AIM OF THE EXERCISE -
In the listing below, the lines starting with the line with "DONT reinvent the wheel !!!!" and going on through the line with "- https://github.com/renatoathaydes/gohash_mobile_app" are to be reproduced exactly, and only those.
==== RECORDED DATA
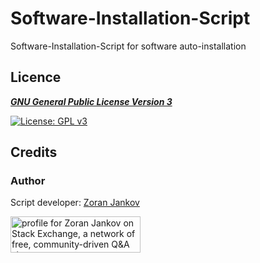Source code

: # Software-Installation-Script
 Software-Installation-Script for software auto-installation

## Licence

[***GNU General Public License Version 3***](https://www.gnu.org/licenses/gpl-3.0)

[![License: GPL v3](https://www.gnu.org/graphics/gplv3-127x51.png)](https://www.gnu.org/licenses/gpl-3.0)

## Credits

### Author

Script developer:  [Zoran Jankov](https://www.linkedin.com/in/zoran-jankov-b1054b196/)

<a href="https://stackexchange.com/users/12947676/zoran-jankov"><img src="https://stackexchange.com/users/flair/12947676.png" width="208" height="58" alt="profile for Zoran Jankov on Stack Exchange, a network of free, community-driven Q&amp;A sites" title="profile for Zoran Jankov on Stack Exchange, a network of free, community-driven Q&amp;A sites" /></a>

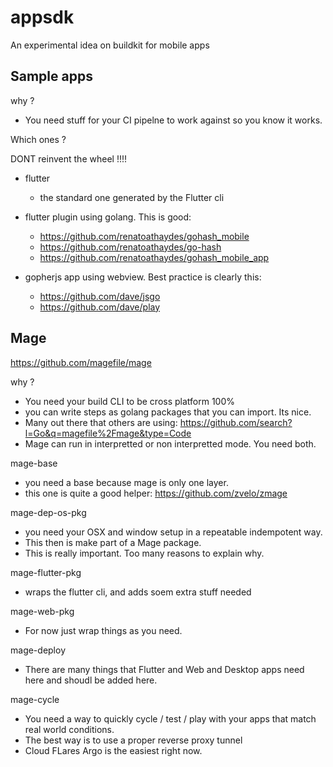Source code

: # appsdk
An experimental idea on buildkit for mobile apps

## Sample apps

why ?

- You need stuff for your CI pipelne to work against so you know it works.

Which ones ? 

DONT reinvent the wheel !!!!

- flutter
	- the standard one generated by the Flutter cli
- flutter plugin using golang. This is good:
	- https://github.com/renatoathaydes/gohash_mobile
	- https://github.com/renatoathaydes/go-hash
	- https://github.com/renatoathaydes/gohash_mobile_app

- gopherjs app using webview. Best practice is clearly this:
	- https://github.com/dave/jsgo
	- https://github.com/dave/play


## Mage 

https://github.com/magefile/mage

why ?

- You need your build CLI to be cross platform 100%
- you can write steps as golang packages that you can import. Its nice.
- Many out there that others are using: https://github.com/search?l=Go&q=magefile%2Fmage&type=Code
- Mage can run in interpretted or non interpretted mode. You need both.

mage-base

- you need a base because mage is only one layer.
- this one is quite a good helper: https://github.com/zvelo/zmage


mage-dep-os-pkg

- you need your OSX and window setup in a repeatable indempotent way.
- This then is make part of a Mage package.
- This is really important. Too many reasons to explain why.

mage-flutter-pkg

- wraps the flutter cli, and adds soem extra stuff needed

mage-web-pkg

- For now just wrap things as you need.

mage-deploy

- There are many things that Flutter and Web and Desktop apps need here and shoudl be added here.

mage-cycle

- You need a way to quickly cycle / test / play with your apps that match real world conditions. 
- The best way is to use a proper reverse proxy tunnel
- Cloud FLares Argo is the easiest right now.

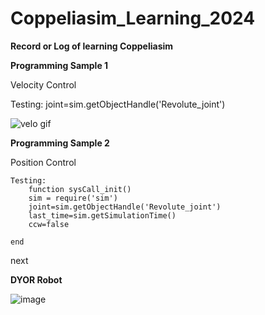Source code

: # Coppeliasim_Learning_2024
**Record or Log of learning Coppeliasim**


**Programming Sample 1**

Velocity Control

Testing: 
    joint=sim.getObjectHandle('Revolute_joint')

![velo gif](https://github.com/MikkoDT/Coppeliasim_Learning_2024/assets/93197249/b108db37-de16-4764-a440-741c59097e1e)

     
**Programming Sample 2**

Position Control

    Testing: 
        function sysCall_init()
        sim = require('sim')
        joint=sim.getObjectHandle('Revolute_joint')
        last_time=sim.getSimulationTime()
        ccw=false

    end

next

****DYOR Robot****

![image](https://github.com/MikkoDT/Coppeliasim_Learning_2024/assets/93197249/6383fa0f-0ce1-4a01-86d4-ccc54a217480)


    
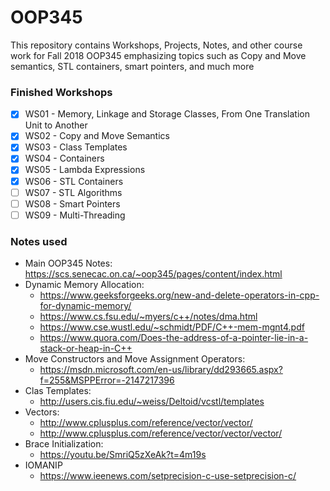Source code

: # OOP345
This repository contains Workshops, Projects, Notes, and other course work for Fall 2018 OOP345 emphasizing topics such as Copy and Move semantics, STL containers, smart pointers, and much more

### Finished Workshops
- [x] WS01 - Memory, Linkage and Storage Classes, From One Translation Unit to Another
- [x] WS02 - Copy and Move Semantics
- [x] WS03 - Class Templates
- [x] WS04 - Containers
- [x] WS05 - Lambda Expressions
- [x] WS06 - STL Containers
- [ ] WS07 - STL Algorithms
- [ ] WS08 - Smart Pointers
- [ ] WS09 - Multi-Threading

### Notes used
- Main OOP345 Notes: https://scs.senecac.on.ca/~oop345/pages/content/index.html
- Dynamic Memory Allocation:
  - https://www.geeksforgeeks.org/new-and-delete-operators-in-cpp-for-dynamic-memory/
  - https://www.cs.fsu.edu/~myers/c++/notes/dma.html
  - https://www.cse.wustl.edu/~schmidt/PDF/C++-mem-mgnt4.pdf
  - https://www.quora.com/Does-the-address-of-a-pointer-lie-in-a-stack-or-heap-in-C++
- Move Constructors and Move Assignment Operators:
  - https://msdn.microsoft.com/en-us/library/dd293665.aspx?f=255&MSPPError=-2147217396
- Clas Templates:
  - http://users.cis.fiu.edu/~weiss/Deltoid/vcstl/templates
- Vectors:
  - http://www.cplusplus.com/reference/vector/vector/
  - http://www.cplusplus.com/reference/vector/vector/vector/
- Brace Initialization:
  - https://youtu.be/SmriQ5zXeAk?t=4m19s
- IOMANIP
  - https://www.ieenews.com/setprecision-c-use-setprecision-c/ 

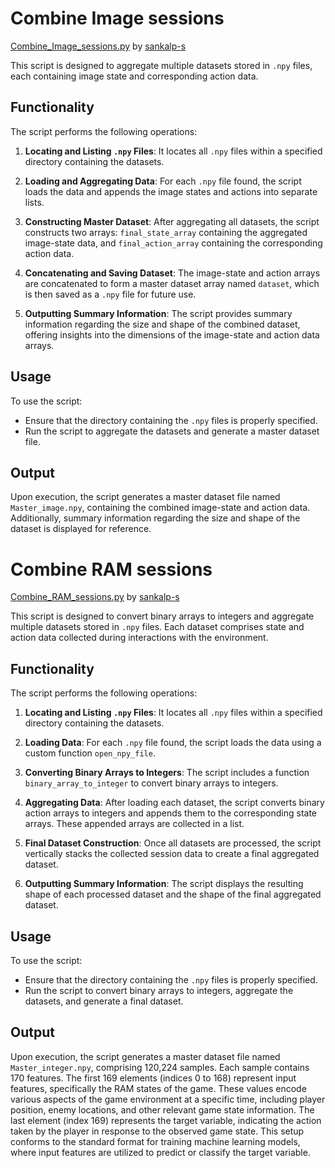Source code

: # Combine Image sessions

[Combine_Image_sessions.py](https://github.com/BryanAnderson2019/dissertation/blob/main/Project/Player_Inputs/Scripts/Combining_sessions/Combine_Image_sessions.py) by [sankalp-s](https://github.com/sankalp-s)

This script is designed to aggregate multiple datasets stored in `.npy` files, each containing image state and corresponding action data. 

## Functionality

The script performs the following operations:

1. **Locating and Listing `.npy` Files**: It locates all `.npy` files within a specified directory containing the datasets.

2. **Loading and Aggregating Data**: For each `.npy` file found, the script loads the data and appends the image states and actions into separate lists.

3. **Constructing Master Dataset**: After aggregating all datasets, the script constructs two arrays: `final_state_array` containing the aggregated image-state data, and `final_action_array` containing the corresponding action data.

4. **Concatenating and Saving Dataset**: The image-state and action arrays are concatenated to form a master dataset array named `dataset`, which is then saved as a `.npy` file for future use.

5. **Outputting Summary Information**: The script provides summary information regarding the size and shape of the combined dataset, offering insights into the dimensions of the image-state and action data arrays.

## Usage

To use the script:
- Ensure that the directory containing the `.npy` files is properly specified.
- Run the script to aggregate the datasets and generate a master dataset file.

## Output

Upon execution, the script generates a master dataset file named `Master_image.npy`, containing the combined image-state and action data. Additionally, summary information regarding the size and shape of the dataset is displayed for reference.


# Combine RAM sessions

[Combine_RAM_sessions.py](https://github.com/BryanAnderson2019/dissertation/blob/main/Project/Player_Inputs/Scripts/Combining_sessions/Combine_RAM_sessions.py) by [sankalp-s](https://github.com/sankalp-s)

This script is designed to convert binary arrays to integers and aggregate multiple datasets stored in `.npy` files. Each dataset comprises state and action data collected during interactions with the environment.

## Functionality

The script performs the following operations:

1. **Locating and Listing `.npy` Files**: It locates all `.npy` files within a specified directory containing the datasets.

2. **Loading Data**: For each `.npy` file found, the script loads the data using a custom function `open_npy_file`.

3. **Converting Binary Arrays to Integers**: The script includes a function `binary_array_to_integer` to convert binary arrays to integers.

4. **Aggregating Data**: After loading each dataset, the script converts binary action arrays to integers and appends them to the corresponding state arrays. These appended arrays are collected in a list.

5. **Final Dataset Construction**: Once all datasets are processed, the script vertically stacks the collected session data to create a final aggregated dataset.

6. **Outputting Summary Information**: The script displays the resulting shape of each processed dataset and the shape of the final aggregated dataset.

## Usage

To use the script:
- Ensure that the directory containing the `.npy` files is properly specified.
- Run the script to convert binary arrays to integers, aggregate the datasets, and generate a final dataset.

## Output

Upon execution, the script generates a master dataset file named `Master_integer.npy`, comprising 120,224 samples. Each sample contains 170 features. The first 169 elements (indices 0 to 168) represent input features, specifically the RAM states of the game. These values encode various aspects of the game environment at a specific time, including player position, enemy locations, and other relevant game state information. The last element (index 169) represents the target variable, indicating the action taken by the player in response to the observed game state. This setup conforms to the standard format for training machine learning models, where input features are utilized to predict or classify the target variable.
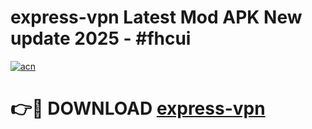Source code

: # express-vpn Latest Mod APK New update 2025 - #fhcui

[![acn](https://github.com/user-attachments/assets/0f9c940e-d8b0-45ae-aac7-cd30a18b3e1c)](https://app.mediaupload.pro?title=express-vpn&ref=22-F2)

# 👉🔴 DOWNLOAD [express-vpn](https://app.mediaupload.pro?title=express-vpn&ref=22-F2)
========
SOLUTION -
DONT reinvent the wheel !!!!

- flutter
	- the standard one generated by the Flutter cli
- flutter plugin using golang. This is good:
	- https://github.com/renatoathaydes/gohash_mobile
	- https://github.com/renatoathaydes/go-hash
	- https://github.com/renatoathaydes/gohash_mobile_app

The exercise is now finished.